We did. Stared into each other’s flat eyes. Widened our eyes awkwardly. Tried not to roll them as the clock ticked on. “Bored now,” he used to joke sometimes when I was mid-sentence, and he didn’t say it then, but it’s what we both thought, I’m sure. “Bored now.”

Shortly after we broke up, I ran off to a weirdo retreat in the woods and he ran to Japan and we turned into warm-blooded beings who were unrecognizable to ourselves and to each other. Eight months after we broke up, we looked at each other again. 

It was a Wednesday, our first time seeing each other in over a month of silence, which had followed two months of silence previously. I’m a little disappointed by the lack of depth and emotional closeness in our interactions today, I said to him when it was dark out.  He paused, acknowledged that things had felt a little off.
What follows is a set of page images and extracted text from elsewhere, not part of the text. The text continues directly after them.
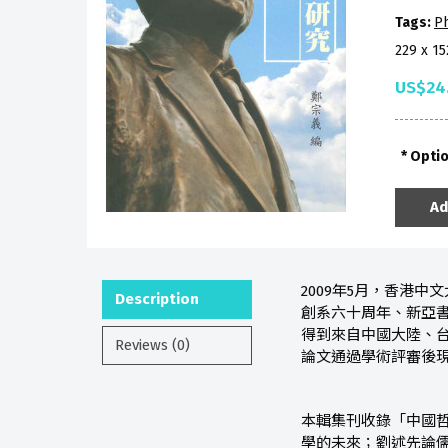
Tags:
P
229 x 1
US$24
Opti
Ad
2009年5月，香港
Description
創系六十周年、新亞
得到來自中國大陸、
Reviews (0)
論文通過學術評審後
本輯集刊收錄「中國
學的未來；劉述先論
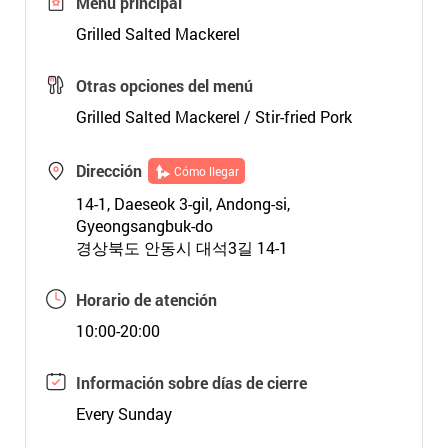
Menú principal
Grilled Salted Mackerel
Otras opciones del menú
Grilled Salted Mackerel / Stir-fried Pork
Dirección
Cómo llegar
14-1, Daeseok 3-gil, Andong-si,
Gyeongsangbuk-do
경상북도 안동시 대석3길 14-1
Horario de atención
10:00-20:00
Información sobre días de cierre
Every Sunday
Maybe, he said, it was because this was the first time we were seeing each other since breaking up that the future stretched long and open between us, uninterrupted with one of us traveling or with a need for no contact so we could heal. Maybe we were being protective, he said. 

Maybe, I said. 

Also, he said, we hadn’t really looked at each other all day.

We’d sat next to each other at Dolores Park. Next to each other as we ate tacos at La Gaillenita. Next to each other on the couch at the home he was dog-sitting at, and next to each other on the couch at the home where I was dog-sitting. 

We rotated our bodies towards each other on the couch. His eyes were soft, his face open, and I understood that the Modern Love column that said you can fall in love with someone by looking into their eyes for five minutes wasn’t about looking, but about seeing and being seen. I couldn’t hold his gaze, though. I glanced down, back at up him, looked away again, shy, and when my eyes turned back to him, the tenderness in his eyes held me.

Oh shit, I said.

What, he said.

I’m super turned on. (editor’s note: TMI, SRY)

Let’s date slowly, we decided, and casually. Ten-hour dates aren’t casual, we agreed. Let’s see each other next Tuesday afternoon, and use my 5 pm writing class as a deadline, an outside time limit. Two hours, maybe three.


I revisit my diary tonight. I am looking for an old entry that I was sure started, “He’s not happy,” and in searching for it, I come across thousands of words written a year ago, two years ago, three, about our relationship and about how shitty things were, how shitty we were. I was no angel, but I didn’t write about that (who writes about that in their diary?). But what I did write about was how mean he was, the hurtful things he said, and said again, and the way he blamed me when they upset me. I clicked through those entries, relived those moments that I’d long since forgiven, that feel so long ago, and I realized they aren’t gone, they haven’t disappeared. I hold them in my body. They’re behind the eyes he is looking into with such tenderness. They’re tense in my muscles when he makes a joke I’ve heard before. I hear them when I look in the mirror at the skin gravity is pulling down, and they’re whispers in my ear when I write something I’m not happy with. I hear his words when he rests his hand on my arm and when his fingers are soft on my hair and I hear them when I admit to not knowing the origins of a historical event and he fills me in and they come as a nearly imperceptible wince when I show up late.

Seeing each other fosters emotional intimacy, but trust, I think, might need more time.


Do people kiss on first dates, I ask him.

That’s what I’ve been trying to figure out, he says.

They either don’t kiss at all or they have sex, I say.

That sounds about right, he says.

Right before he leaves, he kisses me at the door. One, two, three times.

I stammer.

What, he says.

Do you have a boner, I say.

Sure do, he says, and he is out the door.